### YOUR GOAL:
Write the stretch of the listing from its first line through the line containing "Religion ist Privatsache" as a JSON list of strings. Include both end lines, give one string per line, and leave out blank lines.

START TASK MATERIAL

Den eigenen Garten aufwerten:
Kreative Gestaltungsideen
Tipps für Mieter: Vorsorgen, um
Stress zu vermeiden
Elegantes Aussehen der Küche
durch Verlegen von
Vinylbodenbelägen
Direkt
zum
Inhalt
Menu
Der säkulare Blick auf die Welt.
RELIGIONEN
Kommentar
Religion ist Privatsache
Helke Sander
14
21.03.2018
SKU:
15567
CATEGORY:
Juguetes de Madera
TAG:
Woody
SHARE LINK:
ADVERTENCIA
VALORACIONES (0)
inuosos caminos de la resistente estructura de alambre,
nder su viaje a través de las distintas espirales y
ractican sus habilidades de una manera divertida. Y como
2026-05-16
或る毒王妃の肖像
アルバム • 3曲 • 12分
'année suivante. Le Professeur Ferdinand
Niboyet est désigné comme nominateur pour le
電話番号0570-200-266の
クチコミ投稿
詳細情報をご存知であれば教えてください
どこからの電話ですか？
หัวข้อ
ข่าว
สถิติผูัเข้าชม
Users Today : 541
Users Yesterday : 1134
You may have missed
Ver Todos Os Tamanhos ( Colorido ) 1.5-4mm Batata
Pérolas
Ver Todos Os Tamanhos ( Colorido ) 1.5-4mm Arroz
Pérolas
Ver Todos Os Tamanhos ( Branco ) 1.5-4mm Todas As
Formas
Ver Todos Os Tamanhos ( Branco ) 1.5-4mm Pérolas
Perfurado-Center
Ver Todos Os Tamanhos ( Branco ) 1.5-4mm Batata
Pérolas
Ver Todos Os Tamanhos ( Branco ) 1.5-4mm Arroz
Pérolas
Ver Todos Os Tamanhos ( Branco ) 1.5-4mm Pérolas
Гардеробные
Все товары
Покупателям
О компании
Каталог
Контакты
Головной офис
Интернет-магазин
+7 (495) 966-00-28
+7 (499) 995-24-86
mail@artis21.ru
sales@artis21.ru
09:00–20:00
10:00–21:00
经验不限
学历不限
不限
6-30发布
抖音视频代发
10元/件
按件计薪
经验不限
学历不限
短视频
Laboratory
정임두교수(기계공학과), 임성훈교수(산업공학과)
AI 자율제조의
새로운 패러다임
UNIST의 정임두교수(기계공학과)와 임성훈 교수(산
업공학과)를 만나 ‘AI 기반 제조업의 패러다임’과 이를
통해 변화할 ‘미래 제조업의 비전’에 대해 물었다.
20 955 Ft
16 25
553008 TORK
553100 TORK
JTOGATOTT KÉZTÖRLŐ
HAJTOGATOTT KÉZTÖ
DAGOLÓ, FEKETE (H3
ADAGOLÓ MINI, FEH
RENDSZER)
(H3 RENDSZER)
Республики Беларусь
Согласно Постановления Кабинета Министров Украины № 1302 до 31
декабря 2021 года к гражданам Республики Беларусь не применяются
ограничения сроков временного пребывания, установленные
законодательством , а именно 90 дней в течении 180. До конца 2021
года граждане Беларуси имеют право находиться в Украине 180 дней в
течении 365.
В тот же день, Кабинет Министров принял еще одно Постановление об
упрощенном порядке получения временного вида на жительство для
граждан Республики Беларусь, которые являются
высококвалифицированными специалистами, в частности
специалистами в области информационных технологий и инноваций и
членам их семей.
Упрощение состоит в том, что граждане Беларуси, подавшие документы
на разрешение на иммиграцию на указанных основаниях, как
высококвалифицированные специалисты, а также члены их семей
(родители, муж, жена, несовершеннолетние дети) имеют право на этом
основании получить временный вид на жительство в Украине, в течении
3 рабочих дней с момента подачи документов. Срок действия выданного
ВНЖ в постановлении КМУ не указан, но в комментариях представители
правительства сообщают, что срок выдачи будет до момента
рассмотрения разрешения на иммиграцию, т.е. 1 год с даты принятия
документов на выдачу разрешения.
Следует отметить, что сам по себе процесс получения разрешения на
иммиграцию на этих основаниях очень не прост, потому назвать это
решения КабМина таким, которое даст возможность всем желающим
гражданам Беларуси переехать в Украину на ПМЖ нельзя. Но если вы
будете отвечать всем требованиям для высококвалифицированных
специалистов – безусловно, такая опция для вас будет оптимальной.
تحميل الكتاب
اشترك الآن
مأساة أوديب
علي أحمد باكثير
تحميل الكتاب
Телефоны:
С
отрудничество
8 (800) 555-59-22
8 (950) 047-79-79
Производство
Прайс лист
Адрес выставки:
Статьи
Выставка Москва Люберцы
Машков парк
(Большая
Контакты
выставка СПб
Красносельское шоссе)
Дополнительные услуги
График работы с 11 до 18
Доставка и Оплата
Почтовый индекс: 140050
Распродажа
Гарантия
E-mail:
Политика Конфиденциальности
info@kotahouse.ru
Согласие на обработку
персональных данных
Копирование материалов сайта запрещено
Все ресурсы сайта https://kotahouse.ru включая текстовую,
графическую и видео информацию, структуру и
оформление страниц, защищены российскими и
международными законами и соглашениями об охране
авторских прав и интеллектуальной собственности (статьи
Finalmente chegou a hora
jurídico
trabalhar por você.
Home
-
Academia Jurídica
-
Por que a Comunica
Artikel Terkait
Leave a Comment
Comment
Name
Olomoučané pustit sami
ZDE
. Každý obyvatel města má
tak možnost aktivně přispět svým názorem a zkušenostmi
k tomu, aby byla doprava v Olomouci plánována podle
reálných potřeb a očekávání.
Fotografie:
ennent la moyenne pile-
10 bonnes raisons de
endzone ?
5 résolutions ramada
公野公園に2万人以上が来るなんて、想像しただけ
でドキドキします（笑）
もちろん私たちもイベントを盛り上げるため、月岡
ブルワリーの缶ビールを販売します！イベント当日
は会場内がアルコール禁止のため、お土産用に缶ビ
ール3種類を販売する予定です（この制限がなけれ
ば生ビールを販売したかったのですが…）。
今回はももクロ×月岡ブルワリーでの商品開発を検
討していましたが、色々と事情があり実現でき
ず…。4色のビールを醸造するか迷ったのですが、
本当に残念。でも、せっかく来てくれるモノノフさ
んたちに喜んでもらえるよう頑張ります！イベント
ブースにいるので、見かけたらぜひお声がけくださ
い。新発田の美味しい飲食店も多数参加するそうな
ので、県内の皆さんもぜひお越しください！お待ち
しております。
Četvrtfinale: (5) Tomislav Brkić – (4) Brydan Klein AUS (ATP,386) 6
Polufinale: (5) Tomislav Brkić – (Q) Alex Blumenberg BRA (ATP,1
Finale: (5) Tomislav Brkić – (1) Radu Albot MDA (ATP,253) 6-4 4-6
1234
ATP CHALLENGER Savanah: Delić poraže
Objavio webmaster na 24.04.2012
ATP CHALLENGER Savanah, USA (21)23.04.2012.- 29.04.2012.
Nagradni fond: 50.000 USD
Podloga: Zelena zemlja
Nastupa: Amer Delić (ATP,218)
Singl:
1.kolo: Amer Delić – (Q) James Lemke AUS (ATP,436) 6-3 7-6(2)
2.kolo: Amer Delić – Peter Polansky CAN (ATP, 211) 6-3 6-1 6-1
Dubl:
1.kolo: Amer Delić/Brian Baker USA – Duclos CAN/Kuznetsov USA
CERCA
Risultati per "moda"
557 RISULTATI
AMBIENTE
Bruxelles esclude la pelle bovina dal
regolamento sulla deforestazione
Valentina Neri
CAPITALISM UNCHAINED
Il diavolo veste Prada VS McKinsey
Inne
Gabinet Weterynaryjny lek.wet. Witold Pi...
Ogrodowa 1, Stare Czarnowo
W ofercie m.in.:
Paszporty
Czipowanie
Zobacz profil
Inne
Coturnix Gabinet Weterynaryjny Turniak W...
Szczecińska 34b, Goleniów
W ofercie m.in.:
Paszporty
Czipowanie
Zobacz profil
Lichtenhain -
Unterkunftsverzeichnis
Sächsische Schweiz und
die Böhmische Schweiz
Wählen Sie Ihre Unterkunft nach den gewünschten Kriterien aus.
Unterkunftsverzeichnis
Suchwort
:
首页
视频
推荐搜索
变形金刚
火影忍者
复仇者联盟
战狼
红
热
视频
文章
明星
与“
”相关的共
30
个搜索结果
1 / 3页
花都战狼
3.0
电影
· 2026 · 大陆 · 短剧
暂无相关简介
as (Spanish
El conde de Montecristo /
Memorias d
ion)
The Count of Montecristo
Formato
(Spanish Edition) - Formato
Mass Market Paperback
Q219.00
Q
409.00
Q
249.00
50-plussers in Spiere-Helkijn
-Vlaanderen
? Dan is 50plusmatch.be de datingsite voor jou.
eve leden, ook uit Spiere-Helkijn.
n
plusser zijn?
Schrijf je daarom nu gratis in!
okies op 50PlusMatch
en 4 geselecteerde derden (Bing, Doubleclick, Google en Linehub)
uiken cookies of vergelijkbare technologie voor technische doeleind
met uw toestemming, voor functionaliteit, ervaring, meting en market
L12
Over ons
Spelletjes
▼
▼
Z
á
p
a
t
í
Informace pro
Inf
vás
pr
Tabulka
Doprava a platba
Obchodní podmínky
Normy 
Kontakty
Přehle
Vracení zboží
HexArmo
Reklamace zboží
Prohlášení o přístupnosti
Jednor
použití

END TASK MATERIAL

### EXERCISE SOLUTION:
[
  "Den eigenen Garten aufwerten:",
  "Kreative Gestaltungsideen",
  "Tipps für Mieter: Vorsorgen, um",
  "Stress zu vermeiden",
  "Elegantes Aussehen der Küche",
  "durch Verlegen von",
  "Vinylbodenbelägen",
  "Direkt",
  "zum",
  "Inhalt",
  "Menu",
  "Der säkulare Blick auf die Welt.",
  "RELIGIONEN",
  "Kommentar",
  "Religion ist Privatsache"
]